With pictures excluded, copy word for word the lines in the data below from the line containing "politikalarının geliştirilmesinde önemli" through the line containing "BEZOEK ONS OOK OP SOCIAL MEDIA".

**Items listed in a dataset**
=== Section Start ===
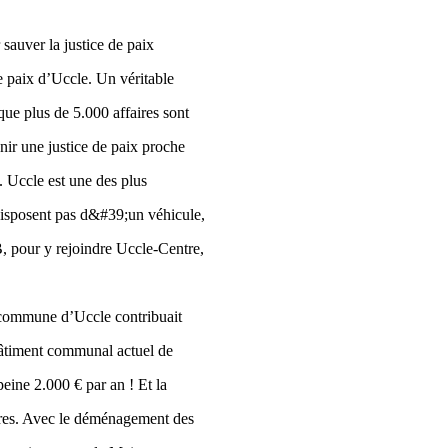
sauver la justice de paix
e paix d’Uccle. Un véritable
que plus de 5.000 affaires sont
enir une justice de paix proche
e. Uccle est une des plus
disposent pas d&#39;un véhicule,
, pour y rejoindre Uccle-Centre,
 commune d’Uccle contribuait
 bâtiment communal actuel de
eine 2.000 € par an ! Et la
ères. Avec le déménagement des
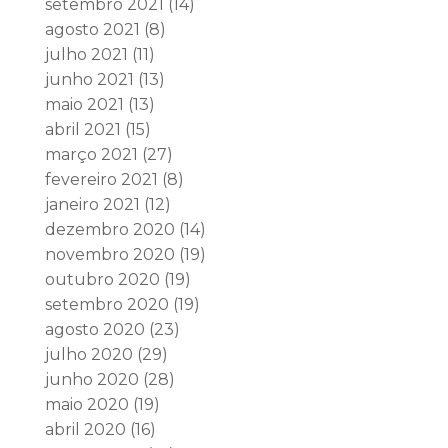
setembro 2021
(14)
agosto 2021
(8)
julho 2021
(11)
junho 2021
(13)
maio 2021
(13)
abril 2021
(15)
março 2021
(27)
fevereiro 2021
(8)
janeiro 2021
(12)
dezembro 2020
(14)
novembro 2020
(19)
outubro 2020
(19)
setembro 2020
(19)
agosto 2020
(23)
julho 2020
(29)
junho 2020
(28)
maio 2020
(19)
abril 2020
(16)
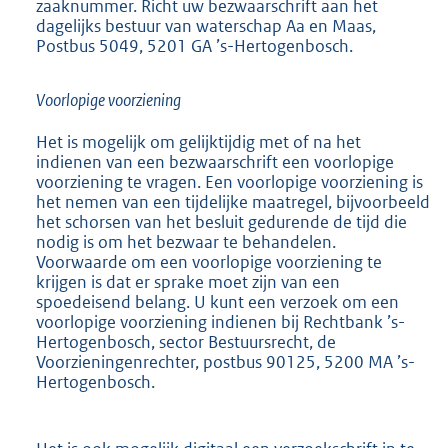
zaaknummer. Richt uw bezwaarschrift aan het
dagelijks bestuur van waterschap Aa en Maas,
Postbus 5049, 5201 GA ’s-Hertogenbosch.
Voorlopige voorziening
Het is mogelijk om gelijktijdig met of na het
indienen van een bezwaarschrift een voorlopige
voorziening te vragen. Een voorlopige voorziening is
het nemen van een tijdelijke maatregel, bijvoorbeeld
het schorsen van het besluit gedurende de tijd die
nodig is om het bezwaar te behandelen.
Voorwaarde om een voorlopige voorziening te
krijgen is dat er sprake moet zijn van een
spoedeisend belang. U kunt een verzoek om een
voorlopige voorziening indienen bij Rechtbank ’s-
Hertogenbosch, sector Bestuursrecht, de
Voorzieningenrechter, postbus 90125, 5200 MA ’s-
Hertogenbosch.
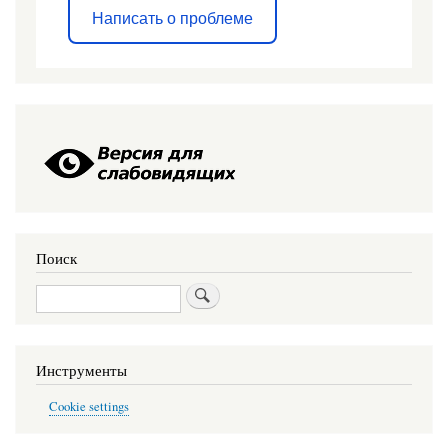
Написать о проблеме
Поиск
Поиск
Инструменты
Cookie settings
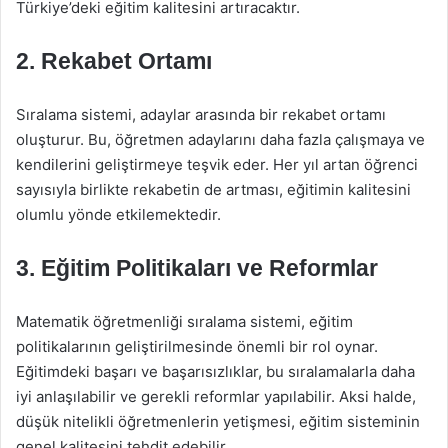
Türkiye’deki eğitim kalitesini artıracaktır.
2. Rekabet Ortamı
Sıralama sistemi, adaylar arasında bir rekabet ortamı
oluşturur. Bu, öğretmen adaylarını daha fazla çalışmaya ve
kendilerini geliştirmeye teşvik eder. Her yıl artan öğrenci
sayısıyla birlikte rekabetin de artması, eğitimin kalitesini
olumlu yönde etkilemektedir.
3. Eğitim Politikaları ve Reformlar
Matematik öğretmenliği sıralama sistemi, eğitim
politikalarının geliştirilmesinde önemli bir rol oynar.
Eğitimdeki başarı ve başarısızlıklar, bu sıralamalarla daha
iyi anlaşılabilir ve gerekli reformlar yapılabilir. Aksi halde,
düşük nitelikli öğretmenlerin yetişmesi, eğitim sisteminin
genel kalitesini tehdit edebilir.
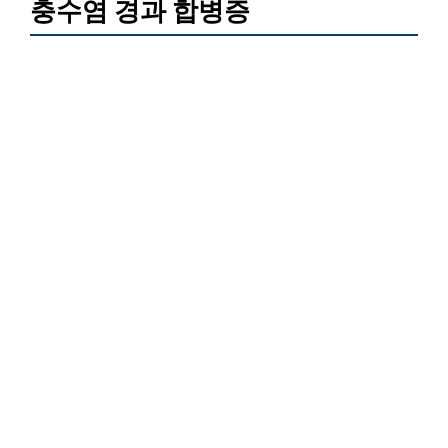
충수염 경과 합병증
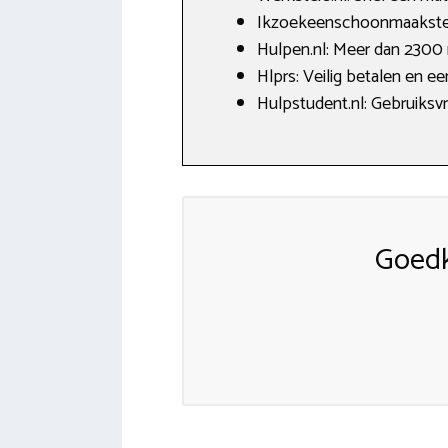
Ikzoekeenschoonmaakster.n
Hulpen.nl: Meer dan 2300 
Hlprs: Veilig betalen en e
Hulpstudent.nl: Gebruiksvr
Goedk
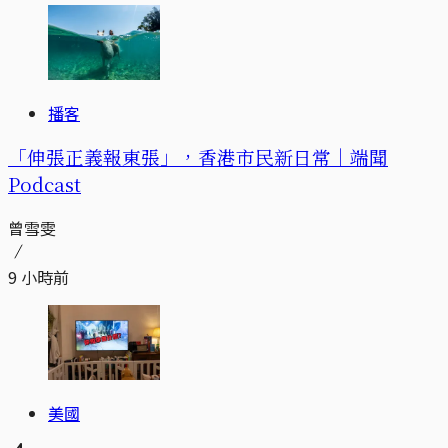
播客
「伸張正義報東張」，香港市民新日常｜端聞
Podcast
曾雪雯
9 小時前
美國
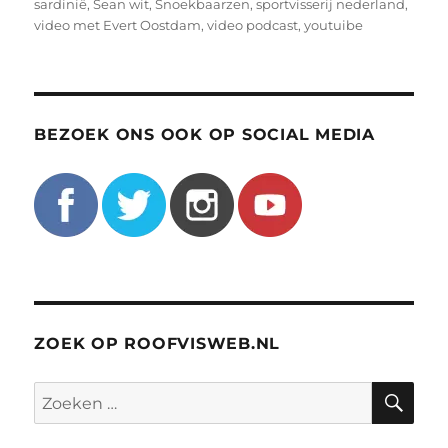
sardinië
,
Sean wit
,
Snoekbaarzen
,
sportvisserij nederland
,
video met Evert Oostdam
,
video podcast
,
youtuibe
BEZOEK ONS OOK OP SOCIAL MEDIA
ZOEK OP ROOFVISWEB.NL
ZO
Zoeken
naar:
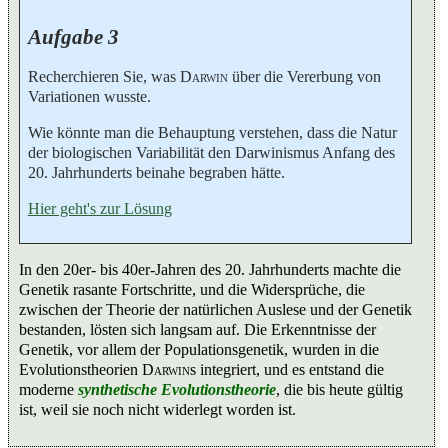
Aufgabe 3
Recherchieren Sie, was
Darwin
über die Vererbung von
Variationen wusste.
Wie könnte man die Behauptung verstehen, dass die Natur
der biologischen Variabilität den Darwinismus Anfang des
20. Jahrhunderts beinahe begraben hätte.
Hier geht's zur Lösung
In den 20er- bis 40er-Jahren des 20. Jahrhunderts machte die
Genetik rasante Fortschritte, und die Widersprüche, die
zwischen der Theorie der natürlichen Auslese und der Genetik
bestanden, lösten sich langsam auf. Die Erkenntnisse der
Genetik, vor allem der Populationsgenetik, wurden in die
Evolutionstheorien
Darwin
s integriert, und es entstand die
moderne
synthetische Evolutionstheorie
, die bis heute gültig
ist, weil sie noch nicht widerlegt worden ist.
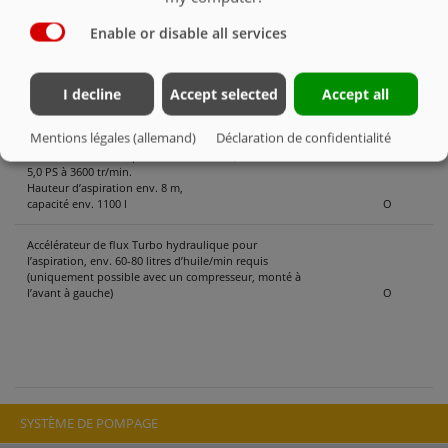
Tuyau d’aspiration 3 m NW 150
O
Enable or disable all services
Flexible d’aspiration 3 m NW 150
O
I decline
Accept selected
Accept all
Pompe à eau avec moteur à essence Honda WB 30 XT
avec flexible d’aspiration de 3 m et filtre d’aspiration,
Mentions légales (allemand)
Déclaration de confidentialité
durée de fonctionnement continu 1 h 30 min,
hauteur manométrique totale env. 28 m,
5,0 PS à 3600 tr/min.
Hauteur d’aspiration env. 8 m,
capacité env. 1100 l
O
Accélérateur de flux Turbo hydraulique pour
l’aspiration, env. 60-80 litres d’huile/min requis
(uniquement possible avec un compresseur, monté à
l’avant à gauche)
O
SYSTÈME DE POMPAGE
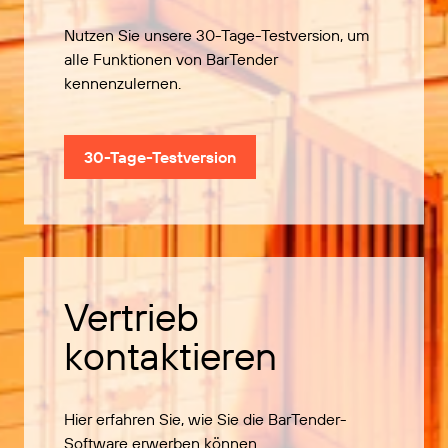
Nutzen Sie unsere 30-Tage-Testversion, um
alle Funktionen von BarTender
kennenzulernen.
30-Tage-Testversion
Vertrieb
kontaktieren
Hier erfahren Sie, wie Sie die BarTender-
Software erwerben können.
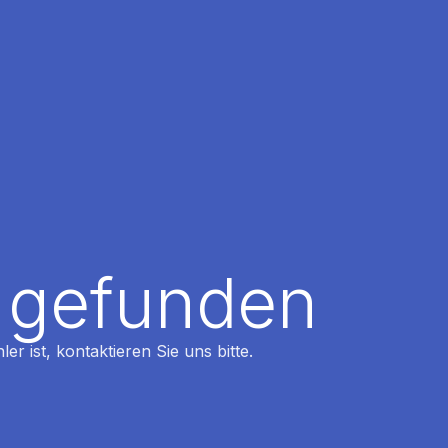
t gefunden
r ist, kontaktieren Sie uns bitte.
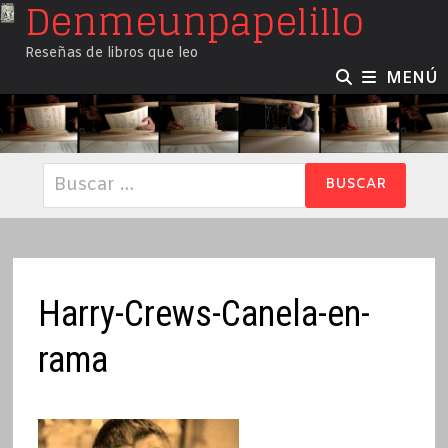
Denmeunpapelillo
Saltar
al
Reseñas de libros que leo
contenido
MENÚ
Buscar:
Harry-Crews-Canela-en-
rama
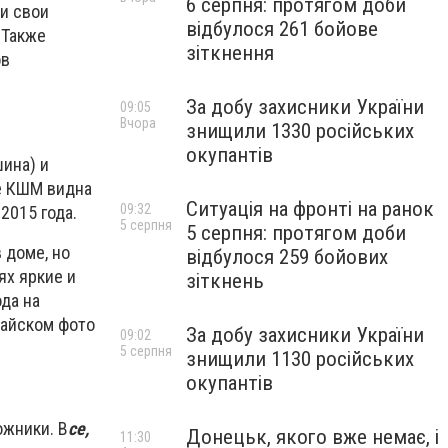
6 серпня: протягом доби
ли свои
відбулося 261 бойове
 Также
зіткнення
ов
За добу захисники України
09:05
Вчора
знищили 1330 російських
окупантів
ина) и
же КШМ видна
Ситуація на фронті на ранок
09:32
2015 года.
5 серпня
5 серпня: протягом доби
 доме, но
відбулося 259 бойових
ях яркие и
зіткнень
ода на
майском фото
За добу захисники України
09:02
5 серпня
знищили 1130 російських
окупантів
ожники. В
се,
Донецьк, якого вже немає, і
11:30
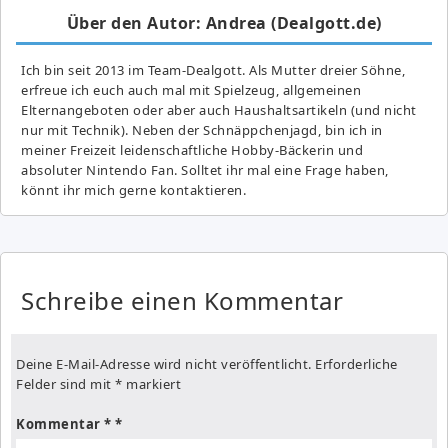
Über den Autor: Andrea (Dealgott.de)
Ich bin seit 2013 im Team-Dealgott. Als Mutter dreier Söhne,
erfreue ich euch auch mal mit Spielzeug, allgemeinen
Elternangeboten oder aber auch Haushaltsartikeln (und nicht
nur mit Technik). Neben der Schnäppchenjagd, bin ich in
meiner Freizeit leidenschaftliche Hobby-Bäckerin und
absoluter Nintendo Fan. Solltet ihr mal eine Frage haben,
könnt ihr mich gerne kontaktieren.
Schreibe einen Kommentar
Deine E-Mail-Adresse wird nicht veröffentlicht.
Erforderliche
Felder sind mit
*
markiert
Kommentar
*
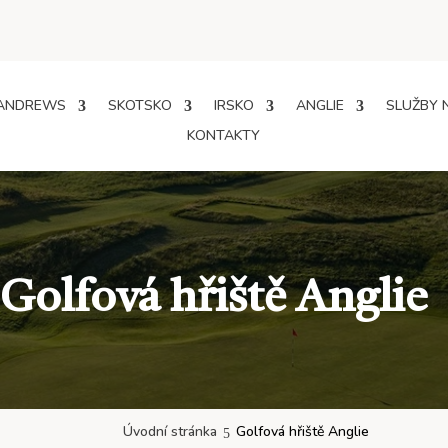
 ANDREWS
SKOTSKO
IRSKO
ANGLIE
SLUŽBY 
KONTAKTY
Golfová hřiště Anglie
Úvodní stránka
Golfová hřiště Anglie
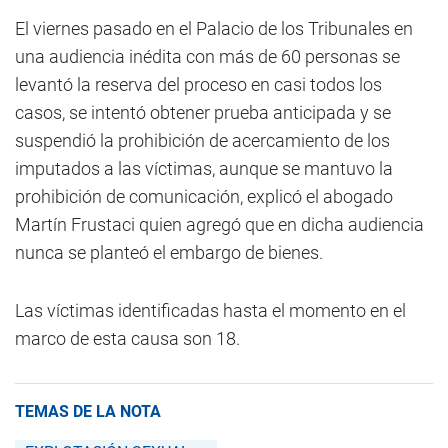
El viernes pasado en el Palacio de los Tribunales en
una audiencia inédita con más de 60 personas se
levantó la reserva del proceso en casi todos los
casos, se intentó obtener prueba anticipada y se
suspendió la prohibición de acercamiento de los
imputados a las víctimas, aunque se mantuvo la
prohibición de comunicación, explicó el abogado
Martín Frustaci quien agregó que en dicha audiencia
nunca se planteó el embargo de bienes.
Las víctimas identificadas hasta el momento en el
marco de esta causa son 18.
TEMAS DE LA NOTA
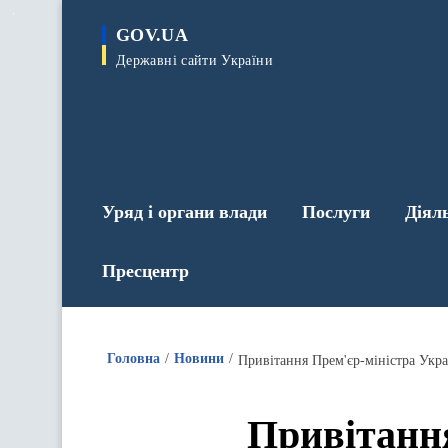
до
основного
GOV.UA
вмісту
Державні сайти України
Уряд і органи влади
Послуги
Діял
Пресцентр
Головна
Новини
Привітання Прем'єр-міністра Укр
Привітання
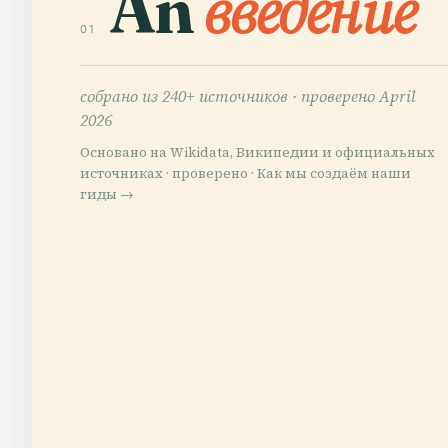
An
введение
01
собрано из 240+ источников ·
проверено April
2026
Основано на Wikidata, Википедии и официальных
источниках · проверено ·
Как мы создаём наши
гиды →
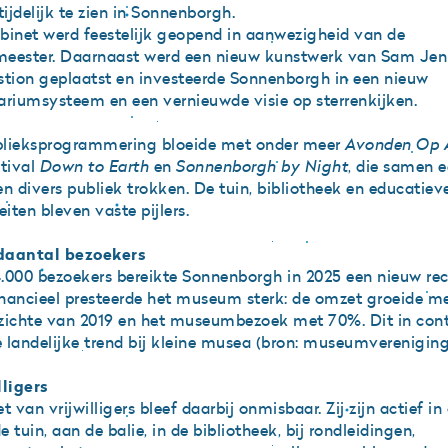
tijdelijk te zien in Sonnenborgh.
binet werd feestelijk geopend in aanwezigheid van de
eester. Daarnaast werd een nieuw kunstwerk van Sam Jen
stion geplaatst en investeerde Sonnenborgh in een nieuw
ariumsysteem en een vernieuwde visie op sterrenkijken.
lieksprogrammering bloeide met onder meer
Avonden Op 
stival
Down to Earth
en
Sonnenborgh by Night
, die samen 
en divers publiek trokken. De tuin, bibliotheek en educatiev
eiten bleven vaste pijlers.
daantal bezoekers
.000 bezoekers bereikte Sonnenborgh in 2025 een nieuw rec
nancieel presteerde het museum sterk: de omzet groeide m
zichte van 2019 en het museumbezoek met 70%. Dit in cont
 landelijke trend bij kleine musea (bron: museumvereniging
lligers
t van vrijwilligers bleef daarbij onmisbaar. Zij zijn actief in
 tuin, aan de balie, in de bibliotheek, bij rondleidingen,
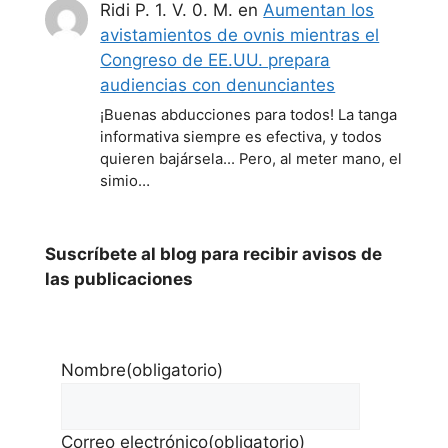
Ridi P. 1. V. 0. M.
en
Aumentan los
avistamientos de ovnis mientras el
Congreso de EE.UU. prepara
audiencias con denunciantes
¡Buenas abducciones para todos! La tanga
informativa siempre es efectiva, y todos
quieren bajársela... Pero, al meter mano, el
simio…
Suscríbete al blog para recibir avisos de
las publicaciones
Nombre
(obligatorio)
Correo electrónico
(obligatorio)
=== Section End ===
**ANSWER TO THIS PROBLEM**
politikalarının geliştirilmesinde önemli bir rol oynar.
Eğitimdeki başarı ve başarısızlıklar, bu sıralamalarla daha
iyi anlaşılabilir ve gerekli reformlar yapılabilir. Aksi halde,
düşük nitelikli öğretmenlerin yetişmesi, eğitim sisteminin
genel kalitesini tehdit edebilir.
충수염 경과 합병증
Ikzoekeenschoonmaakster.n
Hulpen.nl: Meer dan 2300 
Hlprs: Veilig betalen en e
Hulpstudent.nl: Gebruiksvr
Goedk
播客
「伸張正義報東張」，香港市民新日常｜端聞
Podcast
曾雪雯
9 小時前
美國
sardinië
,
Sean wit
,
Snoekbaarzen
,
sportvisserij nederland
,
video met Evert Oostdam
,
video podcast
,
youtuibe
BEZOEK ONS OOK OP SOCIAL MEDIA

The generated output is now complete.